Strange how this mysterious semi-parasitic plant, Viscum album or European mistletoe (the only species native to the British Isles), has so many legends and associations reaching back to pre-Christian pagan times. Hence you will never see it used among Christmas decorations in your local church. Yet mistletoe encourages the handing on, from generation to generation, of the most Christian virtues of love and peace.

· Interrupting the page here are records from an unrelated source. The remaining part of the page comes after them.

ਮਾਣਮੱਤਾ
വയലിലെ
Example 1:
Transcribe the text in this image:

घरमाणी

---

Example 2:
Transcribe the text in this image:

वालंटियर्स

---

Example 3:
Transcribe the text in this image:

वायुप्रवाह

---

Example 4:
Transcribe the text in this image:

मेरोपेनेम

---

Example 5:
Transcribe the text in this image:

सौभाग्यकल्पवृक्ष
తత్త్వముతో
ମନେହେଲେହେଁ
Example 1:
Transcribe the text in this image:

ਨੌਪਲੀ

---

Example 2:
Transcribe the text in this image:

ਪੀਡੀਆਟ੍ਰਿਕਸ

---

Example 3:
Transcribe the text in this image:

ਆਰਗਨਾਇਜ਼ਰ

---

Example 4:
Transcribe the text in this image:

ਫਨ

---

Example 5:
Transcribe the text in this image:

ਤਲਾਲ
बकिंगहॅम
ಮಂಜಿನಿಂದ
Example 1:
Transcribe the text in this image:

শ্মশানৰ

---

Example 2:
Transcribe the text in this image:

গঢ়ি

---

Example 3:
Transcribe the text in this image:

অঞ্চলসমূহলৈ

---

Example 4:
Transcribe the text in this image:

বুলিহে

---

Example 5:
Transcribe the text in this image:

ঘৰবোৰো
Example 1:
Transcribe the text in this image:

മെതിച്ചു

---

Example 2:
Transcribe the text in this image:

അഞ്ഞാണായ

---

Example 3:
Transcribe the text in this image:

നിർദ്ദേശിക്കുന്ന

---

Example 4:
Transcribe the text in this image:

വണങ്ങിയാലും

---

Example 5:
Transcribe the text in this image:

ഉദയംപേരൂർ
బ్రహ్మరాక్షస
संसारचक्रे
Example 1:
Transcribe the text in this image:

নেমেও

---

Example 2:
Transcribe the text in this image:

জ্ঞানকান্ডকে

Whether Roman, Greek or Norse, the tradition of kissing under the mistletoe carries on – thank goodness! Many a new romance has begun that way in this special season, and many a lasting relationship bonded with a partner. In France a bunch of mistletoe is seen as a gift of luck for the New Year! Certainly, mistletoe has always played a simple and special part in our family’s Christmas traditions, successfully stirring hearts and old memories. Always a pleasant chore, I like to hang it in the hall, tied with an eye-catching red ribbon with three tiny and shiny bells amongst the stems – so I can reach up and tinkle the bells if someone has failed to notice that I am seeking a kiss! Recently, deciding to paint mistletoe, my painting ‘Nature’s Baubles’ now decorates my bedroom wall all year round!

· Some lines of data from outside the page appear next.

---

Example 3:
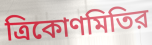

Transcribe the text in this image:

ত্রিকোণমিতির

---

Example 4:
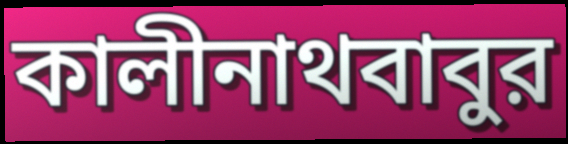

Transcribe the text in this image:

কালীনাথবাবুর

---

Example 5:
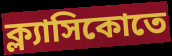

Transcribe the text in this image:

ক্ল্যাসিকোতে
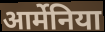
आर्मेनिया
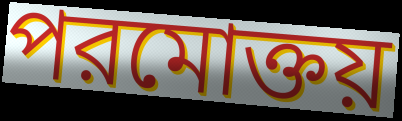
পরমোক্তয়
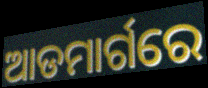
ଆଡମାର୍ଗରେ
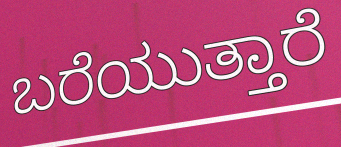
ಬರೆಯುತ್ತಾರೆ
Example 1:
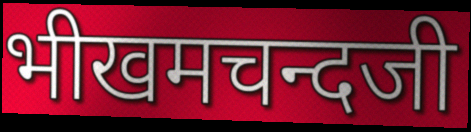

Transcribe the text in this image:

भीखमचन्दजी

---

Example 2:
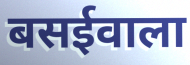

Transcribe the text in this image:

बसईवाला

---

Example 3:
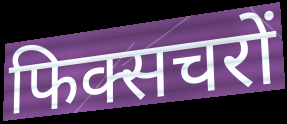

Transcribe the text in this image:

फिक्सचरों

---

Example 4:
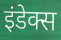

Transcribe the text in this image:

इंडेक्स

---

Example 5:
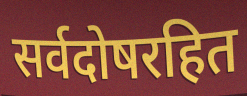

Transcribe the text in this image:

सर्वदोषरहित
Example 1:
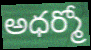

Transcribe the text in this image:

అధర్మో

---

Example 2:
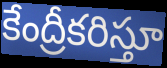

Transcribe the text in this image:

కేంద్రీకరిస్తూ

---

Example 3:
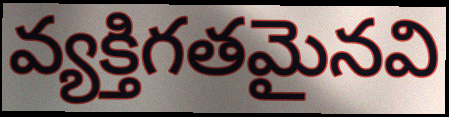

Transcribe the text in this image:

వ్యక్తిగతమైనవి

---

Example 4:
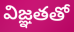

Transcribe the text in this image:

విజ్ఞతతో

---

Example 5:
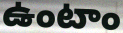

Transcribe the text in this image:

ఉంటాం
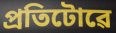
প্ৰতিটোৱে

Antique fairs might offer reminders of embattled times. Often as not, during World War One, simple images of mistletoe were chosen and sent from the Front to loved ones back home as a symbol of peace with poignant messages of love. Hard to imagine those beautiful dainty, silk-embroidered postcards were once handled over a hundred years ago by brave, muddy young soldiers. Might we, for once, learn from the past? As we go to the polls to elect a new parliament this 12th December, should we make this election even more unusual by daring to hang mistletoe above the door of all the polling stations? Imagine! We might just unite this divided country with common purpose and caring, in a small but intentional gesture to bring peace, better harmony and understanding amongst our politicians… and ourselves!

When washing the dishes, looking out to the old orchard, I wish a passing, speckled mistle thrush would fly in with a favoured berry or two of mistletoe in its beak. It could then wipe the sticky seed to germinate in cracks in the bark of one or two of our apple trees to produce our own plants. This would revive warm memories of family Christmases and those magical winter forays exploring our precious local landscapes. Sadly, the decline in orchards seems to have led to the decline in these splendid birds. However, my wintry view also includes a close-clipped and rounded, small holly tree. A few years ago, I planted a pretty variegated ivy at its feet. So now it amuses me to spy both the holly and the ivy entwined! I wish many Christmas joys and blessings, and above all peace to Lincolnshire Life readers everywhere.